- HOW TO COMPLETE THIS TASK -
Could you return all of the entries below exactly, minus the pictures?

- INPUT -
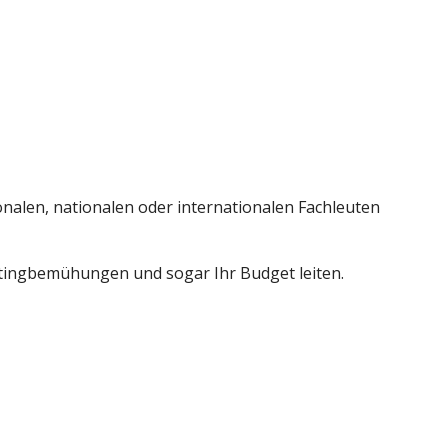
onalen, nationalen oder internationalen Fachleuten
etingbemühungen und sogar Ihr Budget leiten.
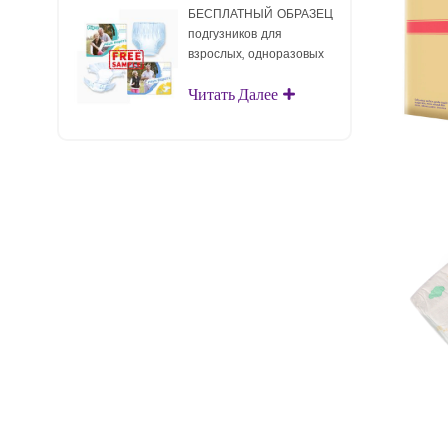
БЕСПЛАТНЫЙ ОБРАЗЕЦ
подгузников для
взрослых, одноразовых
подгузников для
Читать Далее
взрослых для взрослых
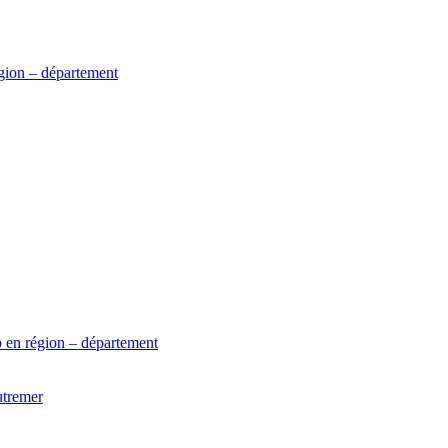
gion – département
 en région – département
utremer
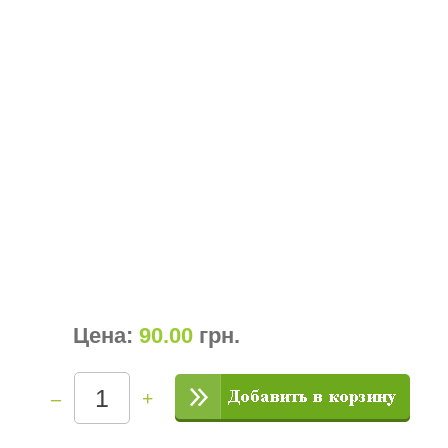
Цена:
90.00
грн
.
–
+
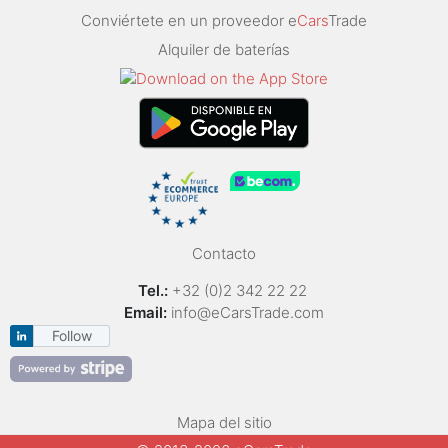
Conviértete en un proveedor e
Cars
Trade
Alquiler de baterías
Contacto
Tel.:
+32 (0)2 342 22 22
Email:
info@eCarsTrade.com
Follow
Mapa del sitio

- EXERCISE ANSWER -
onalen, nationalen oder internationalen Fachleuten
etingbemühungen und sogar Ihr Budget leiten.
БЕСПЛАТНЫЙ ОБРАЗЕЦ
подгузников для
взрослых, одноразовых
подгузников для
Читать Далее
взрослых для взрослых
gion – département
 en région – département
utremer
Цена:
90.00
грн
.
–
+
Conviértete en un proveedor e
Cars
Trade
Alquiler de baterías
Contacto
Tel.:
+32 (0)2 342 22 22
Email:
info@eCarsTrade.com
Follow
Mapa del sitio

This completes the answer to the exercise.